Organizers raised about half that amount and will hold fundraisers and continue to seek donations to pay for the fireworks, shows and portable bathrooms,
Mackenzie said she did not know how many people attended the three-day event, but said she noticed more people at this year’s event than last year.
Jodi Metcalf, owner of Bun Appetit Bakery, and one of the organizers of the Groton Olde Home Days, said the event has been around for 76 years and the event’s mission is always the same.
“It’s a community working together,” she said.
Metcalf said she allowed cheerleaders from Groton High School and members of the Groton Fire Department to use the Bun Appetit parking lot for fundraising events.
Metcalf also hosted a pie contest.
Elsie Montgomery won the pie contest with her Margarita Pie. Her recipe included tequila, orange liqueur, whipped cream, lime and orange zest, lime concentrate, whipped heavy cream, graham crackers and condensed milk in a pretzel crust.
“It’s a summer pie,” she said.
Chris Dempsey, owner of Robert C. Dempsey Insurance Agency, said he had two bands play in front of his business on Friday.
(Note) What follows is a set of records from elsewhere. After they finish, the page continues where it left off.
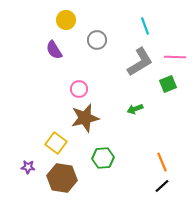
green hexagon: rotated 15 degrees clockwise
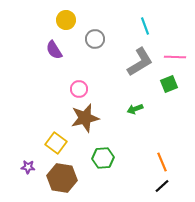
gray circle: moved 2 px left, 1 px up
green square: moved 1 px right
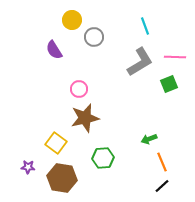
yellow circle: moved 6 px right
gray circle: moved 1 px left, 2 px up
green arrow: moved 14 px right, 30 px down
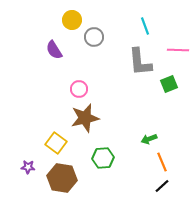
pink line: moved 3 px right, 7 px up
gray L-shape: rotated 116 degrees clockwise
He also had Beyond the Veil, a Christian band from Maryland, play on Sunday.
“We just like giving back to the community,” Dempsey said. He said he had booked the same bands to perform in front of his business next year.
The Raptor Project, a traveling bird show, included several birds, such as falcons, owls and one eagle. Spectators learned facts about the birds. For example, the burrowing owl, native to North America and South America, will imitate the rattling sound of a rattlesnake if it feels it is in immediate danger.
The eagle can put pressure of about 2,000 pounds per square inch on a surface and can spot prey about 2 miles away, Jonathan Wood said.
During the show, Wood called on Jacey Hatfield, a girl in the audience, to stand next to an owl, the eagle owl.
“It felt like a soft pillow,” she said after her pose with the bird.
Mackenzie said the celebration was a success.
“I just thought it was a great turnout,” said Mackenzie. “I just think it was a great overall thing.”